Satellite sensors can now provide an amazing level of detail of the Earth surface, yet with sparse and imperfect surface sensors to validate them, and due to their relatively short record (a few decades) their usefulness when used on their own is somewhat limited. To make new leaps in understanding environmental change and to improve prediction we must find intelligent ways to combine satellite data with surface sensors and the output from physics-based environmental simulators (e.g., climate models). To bridge these spatial scales and various modalities we are creating a team of scientists and engineers to build and deploy open-source toolkits and examples driven by real-world case studies.

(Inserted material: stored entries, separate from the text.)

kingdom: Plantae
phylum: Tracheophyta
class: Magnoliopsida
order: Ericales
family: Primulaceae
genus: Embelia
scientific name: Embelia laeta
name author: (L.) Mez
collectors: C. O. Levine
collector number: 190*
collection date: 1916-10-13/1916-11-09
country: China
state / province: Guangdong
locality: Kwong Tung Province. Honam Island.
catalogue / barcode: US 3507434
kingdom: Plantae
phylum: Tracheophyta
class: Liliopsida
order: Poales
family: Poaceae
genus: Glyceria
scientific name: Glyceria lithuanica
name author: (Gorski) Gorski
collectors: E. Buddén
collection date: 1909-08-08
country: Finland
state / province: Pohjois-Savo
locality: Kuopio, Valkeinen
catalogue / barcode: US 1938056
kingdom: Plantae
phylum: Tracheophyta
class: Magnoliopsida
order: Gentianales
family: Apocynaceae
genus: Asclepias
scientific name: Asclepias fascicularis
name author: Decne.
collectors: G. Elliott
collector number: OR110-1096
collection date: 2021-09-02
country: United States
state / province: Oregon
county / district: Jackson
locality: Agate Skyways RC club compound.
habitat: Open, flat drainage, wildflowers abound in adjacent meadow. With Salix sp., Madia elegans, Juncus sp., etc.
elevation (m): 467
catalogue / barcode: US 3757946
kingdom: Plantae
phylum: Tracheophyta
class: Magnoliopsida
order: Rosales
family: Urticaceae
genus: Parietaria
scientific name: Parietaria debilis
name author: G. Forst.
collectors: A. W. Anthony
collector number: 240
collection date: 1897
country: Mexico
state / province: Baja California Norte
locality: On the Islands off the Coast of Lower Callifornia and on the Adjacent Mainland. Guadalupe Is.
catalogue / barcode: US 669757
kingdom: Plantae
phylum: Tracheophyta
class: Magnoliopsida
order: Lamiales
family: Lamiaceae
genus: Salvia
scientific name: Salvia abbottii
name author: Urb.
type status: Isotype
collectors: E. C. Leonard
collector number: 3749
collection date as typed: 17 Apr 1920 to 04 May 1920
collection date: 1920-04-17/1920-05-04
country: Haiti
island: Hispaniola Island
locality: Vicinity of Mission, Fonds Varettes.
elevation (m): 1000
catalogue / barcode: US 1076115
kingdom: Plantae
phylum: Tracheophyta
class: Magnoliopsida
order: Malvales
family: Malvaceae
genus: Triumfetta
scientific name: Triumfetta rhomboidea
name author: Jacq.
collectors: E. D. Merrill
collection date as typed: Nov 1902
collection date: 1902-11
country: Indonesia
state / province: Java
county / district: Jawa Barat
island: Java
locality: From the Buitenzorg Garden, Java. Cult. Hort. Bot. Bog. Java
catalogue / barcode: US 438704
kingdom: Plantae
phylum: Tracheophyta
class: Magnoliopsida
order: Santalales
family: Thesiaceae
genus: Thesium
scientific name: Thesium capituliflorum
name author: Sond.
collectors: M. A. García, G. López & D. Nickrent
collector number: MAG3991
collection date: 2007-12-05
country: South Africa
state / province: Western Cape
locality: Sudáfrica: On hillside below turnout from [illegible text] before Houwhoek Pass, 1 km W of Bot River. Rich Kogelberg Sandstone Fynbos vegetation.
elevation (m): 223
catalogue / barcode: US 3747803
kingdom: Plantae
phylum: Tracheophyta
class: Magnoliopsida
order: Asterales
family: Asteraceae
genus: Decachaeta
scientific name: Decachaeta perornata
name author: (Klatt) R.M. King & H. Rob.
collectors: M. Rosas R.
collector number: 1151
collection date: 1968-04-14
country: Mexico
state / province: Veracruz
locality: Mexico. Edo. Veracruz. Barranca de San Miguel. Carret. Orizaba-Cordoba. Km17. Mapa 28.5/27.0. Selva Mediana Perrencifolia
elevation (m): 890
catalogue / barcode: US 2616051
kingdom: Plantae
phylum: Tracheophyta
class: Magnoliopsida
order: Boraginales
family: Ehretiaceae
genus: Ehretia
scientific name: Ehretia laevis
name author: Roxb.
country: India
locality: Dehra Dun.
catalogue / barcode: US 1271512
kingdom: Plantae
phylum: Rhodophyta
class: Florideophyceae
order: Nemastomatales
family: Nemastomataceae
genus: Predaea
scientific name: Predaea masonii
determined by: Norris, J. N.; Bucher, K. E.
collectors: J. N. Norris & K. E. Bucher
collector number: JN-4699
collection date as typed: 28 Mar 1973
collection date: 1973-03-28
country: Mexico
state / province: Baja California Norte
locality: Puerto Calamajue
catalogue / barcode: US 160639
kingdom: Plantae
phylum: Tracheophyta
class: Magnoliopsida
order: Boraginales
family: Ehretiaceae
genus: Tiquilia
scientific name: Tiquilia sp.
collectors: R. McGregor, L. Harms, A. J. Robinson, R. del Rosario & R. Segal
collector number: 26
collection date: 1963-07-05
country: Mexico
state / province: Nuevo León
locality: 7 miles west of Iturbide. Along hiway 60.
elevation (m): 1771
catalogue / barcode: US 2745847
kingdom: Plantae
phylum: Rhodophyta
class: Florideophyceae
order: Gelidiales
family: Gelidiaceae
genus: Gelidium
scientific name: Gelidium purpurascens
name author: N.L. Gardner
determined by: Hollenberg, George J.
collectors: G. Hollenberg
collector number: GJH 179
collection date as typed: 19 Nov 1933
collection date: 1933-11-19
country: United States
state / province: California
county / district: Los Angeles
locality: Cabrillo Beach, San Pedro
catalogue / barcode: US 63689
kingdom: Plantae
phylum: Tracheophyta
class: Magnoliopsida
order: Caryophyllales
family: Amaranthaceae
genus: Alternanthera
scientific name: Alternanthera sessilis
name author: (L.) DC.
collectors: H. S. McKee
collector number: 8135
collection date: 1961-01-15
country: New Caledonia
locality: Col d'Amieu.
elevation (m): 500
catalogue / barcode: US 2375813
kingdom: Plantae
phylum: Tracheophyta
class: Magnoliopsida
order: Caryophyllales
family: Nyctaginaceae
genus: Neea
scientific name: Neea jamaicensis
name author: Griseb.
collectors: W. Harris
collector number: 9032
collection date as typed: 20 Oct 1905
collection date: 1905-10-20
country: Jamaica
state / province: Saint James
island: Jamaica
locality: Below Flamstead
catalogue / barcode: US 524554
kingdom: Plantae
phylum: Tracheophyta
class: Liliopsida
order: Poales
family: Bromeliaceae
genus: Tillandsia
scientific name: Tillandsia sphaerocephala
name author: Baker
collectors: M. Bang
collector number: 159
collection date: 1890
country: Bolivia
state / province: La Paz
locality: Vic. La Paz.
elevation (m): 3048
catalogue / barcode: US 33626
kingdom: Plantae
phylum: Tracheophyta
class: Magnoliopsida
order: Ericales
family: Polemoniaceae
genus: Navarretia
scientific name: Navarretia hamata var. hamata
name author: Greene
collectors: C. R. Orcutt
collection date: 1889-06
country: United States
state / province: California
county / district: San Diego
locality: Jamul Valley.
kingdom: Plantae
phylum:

This project aims to lay the foundations for ambitious research programmes to tackle our greatest environmental changes. We will develop and deploy reproducible and interpretable methods to increase scientific understanding, build tools to help environmental measurement planning, and provide the underpinning tools for intelligent real-time monitoring. The project aims to strengthen collaborations across the environmental and machine learning/AI communities by enhancing open-source and user-friendly computing platforms, including Pangeo.
The project will help researchers around the globe to access and make more efficient use out of the vast volumes of environmental data collected by national research facilities, often in somewhat ad hoc and sometimes unplanned ways. This work will support broader scientific communities where sensors are periodically upgraded (e.g., earth observation satellites), where there are sparse sensor networks (e.g., Antarctica, high mountainous regions), or where placement is not by design (e.g., ship-based sensors for ocean monitoring). The research will inform future planning of sensor development, placement and implementation.